Tuesday, August 11, 2009

Please Release Me

There has been a lot of talk recently about news releases and what should, and should not, be in them. This online conversation got me thinking about the dynamics of how news is consumed today and the role a press release has in the process.

In the not so distant past, the media was the filter a company had to go through to get their news into the hands of current and potential customers, partners, investors and distribution channels and the press release was a support tool to help the various reporters understand the news, its context and broader industry implications.

Today, people read news from a wide variety of sources including traditional print and online media sites, local and cable broadcast, blogs, RSS feeds and social networking sites. These changes have already changed the way companies communicate, but what it hasn’t done is change the way press releases are written and it’s probably time it did.

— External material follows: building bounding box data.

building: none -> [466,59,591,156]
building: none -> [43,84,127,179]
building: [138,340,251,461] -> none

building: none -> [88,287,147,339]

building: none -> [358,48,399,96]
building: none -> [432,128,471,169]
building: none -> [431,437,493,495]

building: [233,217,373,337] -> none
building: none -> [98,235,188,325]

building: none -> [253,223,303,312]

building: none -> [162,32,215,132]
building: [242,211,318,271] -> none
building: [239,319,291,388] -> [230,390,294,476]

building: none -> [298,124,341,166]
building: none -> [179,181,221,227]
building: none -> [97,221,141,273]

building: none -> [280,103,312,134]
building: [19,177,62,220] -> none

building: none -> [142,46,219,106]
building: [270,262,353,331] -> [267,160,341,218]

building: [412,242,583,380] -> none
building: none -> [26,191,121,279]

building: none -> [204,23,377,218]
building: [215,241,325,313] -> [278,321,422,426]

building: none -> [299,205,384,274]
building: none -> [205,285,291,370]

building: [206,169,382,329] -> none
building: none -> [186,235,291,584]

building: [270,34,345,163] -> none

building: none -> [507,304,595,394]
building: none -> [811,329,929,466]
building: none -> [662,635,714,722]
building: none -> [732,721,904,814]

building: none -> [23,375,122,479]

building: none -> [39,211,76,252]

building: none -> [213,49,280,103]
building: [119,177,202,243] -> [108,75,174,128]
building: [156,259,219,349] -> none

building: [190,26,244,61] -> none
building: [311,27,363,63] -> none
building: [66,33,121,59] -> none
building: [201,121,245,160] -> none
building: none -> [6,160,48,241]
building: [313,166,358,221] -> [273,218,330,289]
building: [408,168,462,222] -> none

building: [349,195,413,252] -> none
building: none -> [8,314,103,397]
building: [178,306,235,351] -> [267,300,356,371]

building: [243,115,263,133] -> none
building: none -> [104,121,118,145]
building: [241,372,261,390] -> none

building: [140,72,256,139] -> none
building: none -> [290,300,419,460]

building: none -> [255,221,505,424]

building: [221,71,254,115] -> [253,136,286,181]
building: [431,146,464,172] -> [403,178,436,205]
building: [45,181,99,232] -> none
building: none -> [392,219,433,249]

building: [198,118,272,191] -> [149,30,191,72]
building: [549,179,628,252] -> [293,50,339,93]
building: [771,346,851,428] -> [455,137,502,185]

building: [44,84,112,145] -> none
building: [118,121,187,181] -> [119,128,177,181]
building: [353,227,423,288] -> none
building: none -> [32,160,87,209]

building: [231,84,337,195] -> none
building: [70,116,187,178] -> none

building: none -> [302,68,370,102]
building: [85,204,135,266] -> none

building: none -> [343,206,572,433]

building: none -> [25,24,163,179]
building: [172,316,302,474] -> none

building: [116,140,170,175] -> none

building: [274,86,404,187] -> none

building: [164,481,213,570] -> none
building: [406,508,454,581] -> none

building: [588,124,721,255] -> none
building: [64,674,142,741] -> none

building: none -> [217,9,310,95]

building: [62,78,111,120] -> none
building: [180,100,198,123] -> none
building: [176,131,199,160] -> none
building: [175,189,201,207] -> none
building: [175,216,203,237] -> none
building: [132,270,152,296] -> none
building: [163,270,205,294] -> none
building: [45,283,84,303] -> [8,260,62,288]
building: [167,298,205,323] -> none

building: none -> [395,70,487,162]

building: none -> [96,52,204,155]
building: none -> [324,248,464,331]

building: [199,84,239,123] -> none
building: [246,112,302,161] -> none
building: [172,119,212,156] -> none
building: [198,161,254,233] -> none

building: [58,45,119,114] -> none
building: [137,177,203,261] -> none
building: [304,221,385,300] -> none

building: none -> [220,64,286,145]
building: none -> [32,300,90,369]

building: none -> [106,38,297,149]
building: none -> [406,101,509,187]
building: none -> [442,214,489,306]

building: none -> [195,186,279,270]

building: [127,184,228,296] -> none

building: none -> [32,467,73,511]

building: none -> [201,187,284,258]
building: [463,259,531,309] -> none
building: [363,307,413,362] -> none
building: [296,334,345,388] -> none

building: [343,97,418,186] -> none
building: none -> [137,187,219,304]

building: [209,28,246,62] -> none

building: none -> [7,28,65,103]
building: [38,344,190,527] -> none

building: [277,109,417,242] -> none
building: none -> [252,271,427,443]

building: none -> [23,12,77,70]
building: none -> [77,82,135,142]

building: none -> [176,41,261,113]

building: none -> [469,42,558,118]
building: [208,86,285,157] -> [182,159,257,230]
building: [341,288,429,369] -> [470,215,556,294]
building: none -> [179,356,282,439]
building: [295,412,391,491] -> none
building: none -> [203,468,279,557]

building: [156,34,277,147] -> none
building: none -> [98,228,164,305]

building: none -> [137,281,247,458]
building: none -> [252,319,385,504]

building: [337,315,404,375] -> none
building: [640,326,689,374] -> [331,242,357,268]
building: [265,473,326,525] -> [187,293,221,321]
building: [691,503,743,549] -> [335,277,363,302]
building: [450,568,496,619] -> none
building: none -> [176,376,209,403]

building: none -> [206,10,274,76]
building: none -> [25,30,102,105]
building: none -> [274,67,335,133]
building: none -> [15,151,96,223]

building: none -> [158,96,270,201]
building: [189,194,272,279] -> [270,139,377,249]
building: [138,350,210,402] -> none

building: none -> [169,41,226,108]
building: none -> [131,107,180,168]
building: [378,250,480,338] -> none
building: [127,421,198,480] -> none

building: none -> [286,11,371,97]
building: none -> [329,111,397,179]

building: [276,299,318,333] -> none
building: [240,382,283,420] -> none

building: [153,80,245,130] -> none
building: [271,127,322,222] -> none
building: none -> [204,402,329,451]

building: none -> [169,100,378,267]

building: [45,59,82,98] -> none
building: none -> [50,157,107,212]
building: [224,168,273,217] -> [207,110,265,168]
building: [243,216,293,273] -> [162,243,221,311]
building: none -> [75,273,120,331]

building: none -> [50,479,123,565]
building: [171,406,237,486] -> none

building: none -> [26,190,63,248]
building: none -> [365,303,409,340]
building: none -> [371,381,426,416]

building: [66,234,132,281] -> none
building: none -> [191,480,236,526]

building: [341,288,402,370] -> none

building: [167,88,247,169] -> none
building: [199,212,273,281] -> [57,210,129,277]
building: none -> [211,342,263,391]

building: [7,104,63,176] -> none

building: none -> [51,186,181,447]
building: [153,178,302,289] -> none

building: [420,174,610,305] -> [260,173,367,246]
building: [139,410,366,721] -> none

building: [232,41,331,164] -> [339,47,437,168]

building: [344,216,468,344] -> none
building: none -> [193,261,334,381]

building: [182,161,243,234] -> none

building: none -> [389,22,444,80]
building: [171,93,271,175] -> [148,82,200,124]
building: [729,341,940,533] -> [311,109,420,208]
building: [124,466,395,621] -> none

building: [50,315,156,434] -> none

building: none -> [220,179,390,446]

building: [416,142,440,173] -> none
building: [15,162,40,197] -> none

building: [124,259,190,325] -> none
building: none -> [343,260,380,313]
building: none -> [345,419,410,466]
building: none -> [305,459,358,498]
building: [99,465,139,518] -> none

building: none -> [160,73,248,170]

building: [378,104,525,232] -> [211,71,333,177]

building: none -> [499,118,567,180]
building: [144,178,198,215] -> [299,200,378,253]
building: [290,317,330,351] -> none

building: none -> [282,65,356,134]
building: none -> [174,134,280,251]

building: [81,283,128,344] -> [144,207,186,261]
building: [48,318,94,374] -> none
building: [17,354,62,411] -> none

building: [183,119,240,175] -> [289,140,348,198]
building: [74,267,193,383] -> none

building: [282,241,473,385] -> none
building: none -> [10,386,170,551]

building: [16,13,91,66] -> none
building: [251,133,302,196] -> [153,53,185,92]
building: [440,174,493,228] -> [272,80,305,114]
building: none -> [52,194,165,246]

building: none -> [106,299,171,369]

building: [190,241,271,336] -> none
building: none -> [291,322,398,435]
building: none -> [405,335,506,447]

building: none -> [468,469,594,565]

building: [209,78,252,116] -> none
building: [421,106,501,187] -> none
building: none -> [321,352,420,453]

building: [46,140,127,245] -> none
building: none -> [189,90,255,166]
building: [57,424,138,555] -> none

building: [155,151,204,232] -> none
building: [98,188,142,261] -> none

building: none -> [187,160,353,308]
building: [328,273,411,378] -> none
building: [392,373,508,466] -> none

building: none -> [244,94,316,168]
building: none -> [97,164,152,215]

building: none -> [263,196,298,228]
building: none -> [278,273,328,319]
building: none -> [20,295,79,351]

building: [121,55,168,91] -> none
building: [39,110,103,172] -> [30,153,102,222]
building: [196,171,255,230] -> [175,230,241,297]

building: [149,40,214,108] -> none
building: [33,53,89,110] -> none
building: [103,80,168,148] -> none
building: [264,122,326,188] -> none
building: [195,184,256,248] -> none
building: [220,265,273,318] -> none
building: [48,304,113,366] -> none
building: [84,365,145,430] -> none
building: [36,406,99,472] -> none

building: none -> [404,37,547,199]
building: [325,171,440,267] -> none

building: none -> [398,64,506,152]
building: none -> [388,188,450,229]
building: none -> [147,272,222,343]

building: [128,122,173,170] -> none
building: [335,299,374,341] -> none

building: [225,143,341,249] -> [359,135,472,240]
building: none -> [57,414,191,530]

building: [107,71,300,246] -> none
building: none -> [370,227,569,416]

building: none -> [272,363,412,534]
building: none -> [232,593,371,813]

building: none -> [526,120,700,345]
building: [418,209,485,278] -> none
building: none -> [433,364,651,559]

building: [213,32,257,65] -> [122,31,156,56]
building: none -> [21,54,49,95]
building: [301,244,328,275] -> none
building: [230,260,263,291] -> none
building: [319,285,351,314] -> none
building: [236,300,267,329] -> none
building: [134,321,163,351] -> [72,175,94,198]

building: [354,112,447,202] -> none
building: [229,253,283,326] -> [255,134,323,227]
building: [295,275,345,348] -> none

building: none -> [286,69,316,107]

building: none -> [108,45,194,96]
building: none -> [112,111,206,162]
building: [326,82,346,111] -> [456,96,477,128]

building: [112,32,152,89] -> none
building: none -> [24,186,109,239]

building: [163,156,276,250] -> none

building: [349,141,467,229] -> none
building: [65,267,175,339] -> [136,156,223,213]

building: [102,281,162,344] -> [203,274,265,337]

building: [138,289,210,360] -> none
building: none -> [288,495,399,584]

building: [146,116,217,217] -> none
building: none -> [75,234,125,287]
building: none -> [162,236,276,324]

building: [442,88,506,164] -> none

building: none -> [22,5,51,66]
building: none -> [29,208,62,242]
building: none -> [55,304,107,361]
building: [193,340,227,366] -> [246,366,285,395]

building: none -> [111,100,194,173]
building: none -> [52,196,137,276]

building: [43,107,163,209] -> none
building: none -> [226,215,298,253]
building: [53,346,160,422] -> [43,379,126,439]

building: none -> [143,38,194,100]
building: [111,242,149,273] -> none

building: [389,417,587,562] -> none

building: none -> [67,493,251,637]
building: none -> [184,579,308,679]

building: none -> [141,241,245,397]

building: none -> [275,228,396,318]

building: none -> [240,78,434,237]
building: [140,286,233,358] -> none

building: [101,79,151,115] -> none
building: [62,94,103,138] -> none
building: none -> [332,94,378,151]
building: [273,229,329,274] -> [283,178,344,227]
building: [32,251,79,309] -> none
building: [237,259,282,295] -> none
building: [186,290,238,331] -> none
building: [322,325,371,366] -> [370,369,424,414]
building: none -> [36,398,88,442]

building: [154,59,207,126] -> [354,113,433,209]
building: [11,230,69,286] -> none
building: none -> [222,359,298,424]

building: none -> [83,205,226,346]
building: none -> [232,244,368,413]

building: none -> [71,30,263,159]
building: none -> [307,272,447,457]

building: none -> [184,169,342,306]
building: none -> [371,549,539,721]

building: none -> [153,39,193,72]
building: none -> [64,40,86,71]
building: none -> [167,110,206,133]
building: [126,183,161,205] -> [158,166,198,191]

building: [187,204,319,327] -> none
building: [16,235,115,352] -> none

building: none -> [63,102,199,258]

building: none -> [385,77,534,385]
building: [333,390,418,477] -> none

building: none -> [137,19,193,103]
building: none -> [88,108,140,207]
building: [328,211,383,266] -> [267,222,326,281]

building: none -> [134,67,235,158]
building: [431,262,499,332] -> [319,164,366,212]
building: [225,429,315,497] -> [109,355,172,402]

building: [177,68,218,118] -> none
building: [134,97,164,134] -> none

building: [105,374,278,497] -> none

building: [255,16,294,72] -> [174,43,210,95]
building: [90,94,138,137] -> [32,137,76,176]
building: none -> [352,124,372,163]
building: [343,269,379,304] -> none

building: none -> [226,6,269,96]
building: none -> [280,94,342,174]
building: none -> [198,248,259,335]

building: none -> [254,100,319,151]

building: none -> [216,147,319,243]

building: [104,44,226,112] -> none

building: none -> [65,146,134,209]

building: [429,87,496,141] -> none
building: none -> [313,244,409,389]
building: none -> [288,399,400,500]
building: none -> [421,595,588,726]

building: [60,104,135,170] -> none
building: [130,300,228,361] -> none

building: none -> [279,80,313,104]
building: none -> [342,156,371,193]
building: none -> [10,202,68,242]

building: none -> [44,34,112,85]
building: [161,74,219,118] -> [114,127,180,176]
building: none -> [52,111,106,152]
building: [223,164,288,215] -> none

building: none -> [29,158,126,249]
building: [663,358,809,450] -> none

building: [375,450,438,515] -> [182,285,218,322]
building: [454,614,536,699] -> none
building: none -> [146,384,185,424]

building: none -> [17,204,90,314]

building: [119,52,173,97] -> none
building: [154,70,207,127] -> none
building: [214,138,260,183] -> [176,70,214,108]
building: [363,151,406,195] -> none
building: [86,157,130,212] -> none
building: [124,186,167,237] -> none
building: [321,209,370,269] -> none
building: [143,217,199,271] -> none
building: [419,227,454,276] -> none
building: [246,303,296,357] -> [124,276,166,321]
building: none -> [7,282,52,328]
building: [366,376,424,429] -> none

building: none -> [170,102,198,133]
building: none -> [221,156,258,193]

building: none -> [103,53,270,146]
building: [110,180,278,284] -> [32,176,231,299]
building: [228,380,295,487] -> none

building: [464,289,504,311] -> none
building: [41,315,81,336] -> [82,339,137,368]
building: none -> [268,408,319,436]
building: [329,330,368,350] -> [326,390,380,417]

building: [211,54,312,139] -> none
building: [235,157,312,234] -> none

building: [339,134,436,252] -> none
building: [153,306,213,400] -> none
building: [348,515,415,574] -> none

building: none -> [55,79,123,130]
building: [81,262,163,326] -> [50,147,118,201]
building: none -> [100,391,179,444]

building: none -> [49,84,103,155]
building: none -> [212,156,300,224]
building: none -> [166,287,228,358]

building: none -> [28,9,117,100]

So what should a press release be? To me, a press release should tell the story that you want your customers to read. It should articulate why the announcement is important to the market as a whole, the company’s particular customer or partner base and what it means specifically in terms of the company’s progress and opportunity. And the current inverted pyramid style of press release just doesn’t accommodate this very easily.

Headlines should be clever and catchy to grab the eye and invite readers to read more. To use an example from today’s news, no more:
“Sprint Expands Environmental Leadership with New Initiatives and Debut of Eco-Friendly Samsung Reclaim”

And instead, something written to entice and engage the reader like the headline Saul Hansell of the New York Times used for his story about the announcement:
“What’s Green, Made of Corn and Has Buttons?” or the headline used for Ed Baig's story in USA Today on the news: "Samsung and Sprint Unveil Eco-friendly Cellphone."

Sprint and Samsung's PR teams did a great job telling this story. Original stories appeared in every level of publication: business, dailies, trade, blogs, social media sites, etc. My point is, though, that the press release itself was picked up by over 150 news and content aggregation sites. My question is, would a more engaging and entertaining headline in the news release have increased the number of "click and reads" generated by this pick up? My gut says yes.

With short-staffed newsrooms where reporters are required to meet the demands of an 24/7 news cycle, don’t you think they’d appreciate a release written to be engaging as well for those pieces of news that catch their eye? For some releases, earnings, acquisitions and other materials announcements, the standard format still works, but for other announcements, why not use a different spin.

My point here is not that the media isn’t needed. The media provides validation, perspective and insight that a company won’t have. But the press release, in its current form, isn’t really part of that process, at least in any meaningful way. And if the current form of press release isn’t really important to how an article gets written, shouldn’t it be updated to serve a different purpose? My two and half cents for today.